What Sim technology & research Is COMPLETED?

Neuroinformatics investigations that seek to map the detailed "connector" of the human brain are essential for the whole brain emulation (WBE) approach to SIM. Well-known examples of research in this field are the Blue-Brain Project, large-scale brain models created by Eugene Izhikevich and the DARPA Synapse Project. Another important component is scanning technology capable of rapid brain tissue preparation and in-vivo recording, and increased spatial and temporal resolution. Examples are the Automatic Tape-Collecting Lathe Ultramicrotome (ALTUM) developed by Kenneth Hayworth and use of optogenetics and nanotechnology.
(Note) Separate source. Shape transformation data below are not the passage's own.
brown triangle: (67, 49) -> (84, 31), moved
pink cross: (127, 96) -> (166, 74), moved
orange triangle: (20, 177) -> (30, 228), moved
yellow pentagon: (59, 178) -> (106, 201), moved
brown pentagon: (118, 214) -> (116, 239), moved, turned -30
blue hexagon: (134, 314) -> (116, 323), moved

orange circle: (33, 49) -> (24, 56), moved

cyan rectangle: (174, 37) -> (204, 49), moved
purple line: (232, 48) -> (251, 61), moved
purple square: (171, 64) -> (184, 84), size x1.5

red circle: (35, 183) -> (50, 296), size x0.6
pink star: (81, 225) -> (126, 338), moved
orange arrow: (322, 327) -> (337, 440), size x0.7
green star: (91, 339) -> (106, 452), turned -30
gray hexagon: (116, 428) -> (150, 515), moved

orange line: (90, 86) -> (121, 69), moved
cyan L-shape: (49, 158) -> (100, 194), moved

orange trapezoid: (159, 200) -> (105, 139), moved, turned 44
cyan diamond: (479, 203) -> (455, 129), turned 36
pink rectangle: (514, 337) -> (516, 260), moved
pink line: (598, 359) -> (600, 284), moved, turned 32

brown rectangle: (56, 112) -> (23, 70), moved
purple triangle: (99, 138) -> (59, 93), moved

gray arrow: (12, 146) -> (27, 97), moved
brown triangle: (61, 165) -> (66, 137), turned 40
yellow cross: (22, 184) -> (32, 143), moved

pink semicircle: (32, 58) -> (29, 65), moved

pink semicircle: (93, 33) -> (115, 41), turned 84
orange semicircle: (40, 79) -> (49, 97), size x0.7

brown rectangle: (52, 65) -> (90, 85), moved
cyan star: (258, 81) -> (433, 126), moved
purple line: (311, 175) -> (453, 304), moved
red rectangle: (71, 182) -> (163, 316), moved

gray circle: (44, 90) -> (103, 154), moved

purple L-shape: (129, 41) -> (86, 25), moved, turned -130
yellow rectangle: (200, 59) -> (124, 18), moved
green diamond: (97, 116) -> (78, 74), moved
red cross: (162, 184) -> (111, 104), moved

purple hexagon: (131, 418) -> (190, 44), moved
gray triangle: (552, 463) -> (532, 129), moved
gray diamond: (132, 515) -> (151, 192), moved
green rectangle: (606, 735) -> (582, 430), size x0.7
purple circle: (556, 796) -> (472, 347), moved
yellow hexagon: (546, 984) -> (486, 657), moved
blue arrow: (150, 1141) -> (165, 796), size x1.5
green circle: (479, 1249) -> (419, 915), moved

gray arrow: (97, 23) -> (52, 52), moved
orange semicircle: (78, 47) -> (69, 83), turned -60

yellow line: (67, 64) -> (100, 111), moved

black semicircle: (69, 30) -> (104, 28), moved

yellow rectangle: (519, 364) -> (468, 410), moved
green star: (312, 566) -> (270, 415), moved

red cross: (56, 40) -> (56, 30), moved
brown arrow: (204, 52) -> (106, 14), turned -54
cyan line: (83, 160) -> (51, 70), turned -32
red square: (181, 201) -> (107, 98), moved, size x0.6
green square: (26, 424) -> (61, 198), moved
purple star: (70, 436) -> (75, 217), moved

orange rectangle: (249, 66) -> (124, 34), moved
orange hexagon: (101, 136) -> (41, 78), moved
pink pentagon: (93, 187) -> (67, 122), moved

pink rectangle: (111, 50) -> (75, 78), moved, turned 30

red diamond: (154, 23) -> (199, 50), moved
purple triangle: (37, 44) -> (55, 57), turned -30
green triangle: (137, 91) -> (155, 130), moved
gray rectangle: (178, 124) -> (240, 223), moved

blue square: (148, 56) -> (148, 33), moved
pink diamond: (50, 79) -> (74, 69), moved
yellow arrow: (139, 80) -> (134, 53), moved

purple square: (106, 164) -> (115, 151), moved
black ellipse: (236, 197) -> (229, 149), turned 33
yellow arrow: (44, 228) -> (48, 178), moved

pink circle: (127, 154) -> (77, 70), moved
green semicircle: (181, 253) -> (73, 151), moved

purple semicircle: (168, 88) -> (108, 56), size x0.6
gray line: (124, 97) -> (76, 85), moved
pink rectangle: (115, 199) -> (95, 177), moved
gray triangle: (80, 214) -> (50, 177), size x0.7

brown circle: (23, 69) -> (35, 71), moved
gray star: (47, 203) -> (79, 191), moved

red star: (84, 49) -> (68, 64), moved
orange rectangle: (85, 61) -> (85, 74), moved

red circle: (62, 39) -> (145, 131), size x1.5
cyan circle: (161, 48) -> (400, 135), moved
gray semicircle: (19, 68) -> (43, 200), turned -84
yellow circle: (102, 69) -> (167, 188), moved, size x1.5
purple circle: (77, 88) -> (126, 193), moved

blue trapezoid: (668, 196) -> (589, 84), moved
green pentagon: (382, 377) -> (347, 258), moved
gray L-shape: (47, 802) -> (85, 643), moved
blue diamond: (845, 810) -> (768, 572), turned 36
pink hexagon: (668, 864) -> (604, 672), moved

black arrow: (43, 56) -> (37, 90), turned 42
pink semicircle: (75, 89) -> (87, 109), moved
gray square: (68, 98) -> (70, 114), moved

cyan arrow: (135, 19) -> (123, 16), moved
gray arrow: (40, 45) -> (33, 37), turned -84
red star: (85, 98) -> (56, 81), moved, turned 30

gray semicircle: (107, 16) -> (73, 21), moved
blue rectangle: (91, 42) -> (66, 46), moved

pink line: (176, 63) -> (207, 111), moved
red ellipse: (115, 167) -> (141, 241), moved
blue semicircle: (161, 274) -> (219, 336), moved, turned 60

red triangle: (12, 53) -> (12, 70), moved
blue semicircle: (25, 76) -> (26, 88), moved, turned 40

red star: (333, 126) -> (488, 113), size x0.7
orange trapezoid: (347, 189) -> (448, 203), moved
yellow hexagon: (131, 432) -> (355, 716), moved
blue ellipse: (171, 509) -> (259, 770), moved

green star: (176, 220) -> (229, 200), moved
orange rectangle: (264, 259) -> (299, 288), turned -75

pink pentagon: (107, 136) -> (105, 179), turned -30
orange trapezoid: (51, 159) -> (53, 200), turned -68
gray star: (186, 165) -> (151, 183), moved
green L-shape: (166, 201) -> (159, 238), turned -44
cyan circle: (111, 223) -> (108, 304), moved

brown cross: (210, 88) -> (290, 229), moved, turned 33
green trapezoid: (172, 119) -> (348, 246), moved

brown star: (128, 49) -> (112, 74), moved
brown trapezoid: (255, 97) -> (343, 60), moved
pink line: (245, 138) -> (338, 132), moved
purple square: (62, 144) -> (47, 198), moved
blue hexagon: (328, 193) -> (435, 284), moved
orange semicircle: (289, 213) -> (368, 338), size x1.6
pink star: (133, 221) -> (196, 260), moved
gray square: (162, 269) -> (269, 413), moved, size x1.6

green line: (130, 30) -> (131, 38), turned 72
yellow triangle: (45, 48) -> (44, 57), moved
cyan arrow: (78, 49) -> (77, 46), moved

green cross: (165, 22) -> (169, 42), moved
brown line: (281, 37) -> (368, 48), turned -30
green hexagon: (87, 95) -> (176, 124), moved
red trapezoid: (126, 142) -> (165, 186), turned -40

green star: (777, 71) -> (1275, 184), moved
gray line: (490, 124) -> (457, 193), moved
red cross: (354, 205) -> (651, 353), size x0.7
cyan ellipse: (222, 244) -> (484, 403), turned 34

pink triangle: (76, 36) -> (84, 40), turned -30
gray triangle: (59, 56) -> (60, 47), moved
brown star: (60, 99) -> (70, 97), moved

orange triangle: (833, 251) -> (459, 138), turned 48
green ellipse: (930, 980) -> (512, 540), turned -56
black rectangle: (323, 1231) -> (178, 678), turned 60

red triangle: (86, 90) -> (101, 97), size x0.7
See the article Fundamentals of Whole Brain Emulation: State, Transition and Update Representations and Whole Brain Emulation: A Roadmap for an introduction and an overview of projects.


Is SIM related to ideas about "mind uploading"?

The popular term "mind uploading" (sometimes called "mind copying" or "mind transfer") is the hypothetical process of copying mental content (including long-term memory and "self") from a particular brain substrate to a computational device, such as a digital, analog, quantum-based or artificial neural network. However, "uploading" has very different meanings in the conversations of different communities. In some cases the target medium referred to is intended merely to store the data, while in others it is also intended to carry out the functions, i.e. to emulate the"uploaded mind".